O projeto hispano-marroquino avança com estudos geológicos e cooperação técnica, mas a data de início da construção ainda não é oficial. A campanha de investigação no Umbral de Camarinal, com duração de 16 meses, fornecerá dados cruciais para o modelo geológico tridimensional do Estreito. Já a proposta luso-marroquina está numa fase inicial de planeamento, com um roteiro em quatro fases: estudos ambientais e geotécnicos, plataformas de acesso, imersão e escavação principal, e equipagem final. O investimento total dependerá de geologia fina, riscos sísmicos e do modelo de financiamento, entre portagem ou concessão mista. Ambas as ligações representam saltos infraestruturais que reconfiguram mapas mentais, mas exigem décadas de execução e compromisso político sustentado.

Em resumo

  • O túnel Espanha-Marrocos tem 42 km, com 28 km submersos e profundidade de 475 m; a variante atual prevê dois túneis ferroviários.

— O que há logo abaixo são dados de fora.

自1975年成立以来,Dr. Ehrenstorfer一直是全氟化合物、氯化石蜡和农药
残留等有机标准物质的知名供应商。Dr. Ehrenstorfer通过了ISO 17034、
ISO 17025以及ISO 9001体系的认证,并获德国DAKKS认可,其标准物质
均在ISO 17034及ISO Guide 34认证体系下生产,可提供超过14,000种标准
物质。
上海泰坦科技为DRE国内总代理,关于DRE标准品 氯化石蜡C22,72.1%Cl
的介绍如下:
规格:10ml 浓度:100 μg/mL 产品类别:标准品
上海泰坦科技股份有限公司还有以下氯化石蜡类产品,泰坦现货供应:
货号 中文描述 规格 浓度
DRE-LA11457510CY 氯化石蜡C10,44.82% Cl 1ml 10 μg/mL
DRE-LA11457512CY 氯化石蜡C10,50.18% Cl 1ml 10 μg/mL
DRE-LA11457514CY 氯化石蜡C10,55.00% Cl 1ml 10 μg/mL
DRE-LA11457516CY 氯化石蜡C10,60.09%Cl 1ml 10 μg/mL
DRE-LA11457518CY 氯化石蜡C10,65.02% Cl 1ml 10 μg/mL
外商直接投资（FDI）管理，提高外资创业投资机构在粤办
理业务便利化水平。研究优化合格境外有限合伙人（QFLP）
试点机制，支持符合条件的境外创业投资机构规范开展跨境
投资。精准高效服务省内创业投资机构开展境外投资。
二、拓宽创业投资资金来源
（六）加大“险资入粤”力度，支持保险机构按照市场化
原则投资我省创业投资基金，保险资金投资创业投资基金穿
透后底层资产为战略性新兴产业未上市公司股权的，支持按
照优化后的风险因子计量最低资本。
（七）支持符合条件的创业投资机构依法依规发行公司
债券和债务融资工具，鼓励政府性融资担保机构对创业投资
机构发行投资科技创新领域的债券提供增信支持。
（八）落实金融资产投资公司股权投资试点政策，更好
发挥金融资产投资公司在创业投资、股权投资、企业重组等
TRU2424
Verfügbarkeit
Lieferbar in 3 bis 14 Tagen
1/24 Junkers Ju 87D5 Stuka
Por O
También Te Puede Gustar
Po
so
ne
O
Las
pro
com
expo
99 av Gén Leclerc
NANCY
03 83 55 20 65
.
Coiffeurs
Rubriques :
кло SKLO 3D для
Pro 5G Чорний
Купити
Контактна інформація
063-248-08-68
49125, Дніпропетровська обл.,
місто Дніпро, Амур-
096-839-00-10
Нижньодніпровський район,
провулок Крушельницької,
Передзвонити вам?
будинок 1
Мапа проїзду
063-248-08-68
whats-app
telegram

  • A campanha geológica no Umbral de Camarinal, orçada em 553 mil euros, decorrerá até 2026.
  • A cooperação bilateral foi reforçada em abril de 2025 com novas convenções de digitalização e engenharia.
  • O projeto Portugal-Marrocos, orçado em mais de 800 milhões de euros, está em fase de planeamento com quatro fases.
  • Os impactos ambientais exigem monitorização rigorosa, com obras programadas para épocas de menor impacto ecológico.
  • Nenhum dos projetos tem data de início de construção definida; ambos dependem de estudos geológicos e decisões políticas.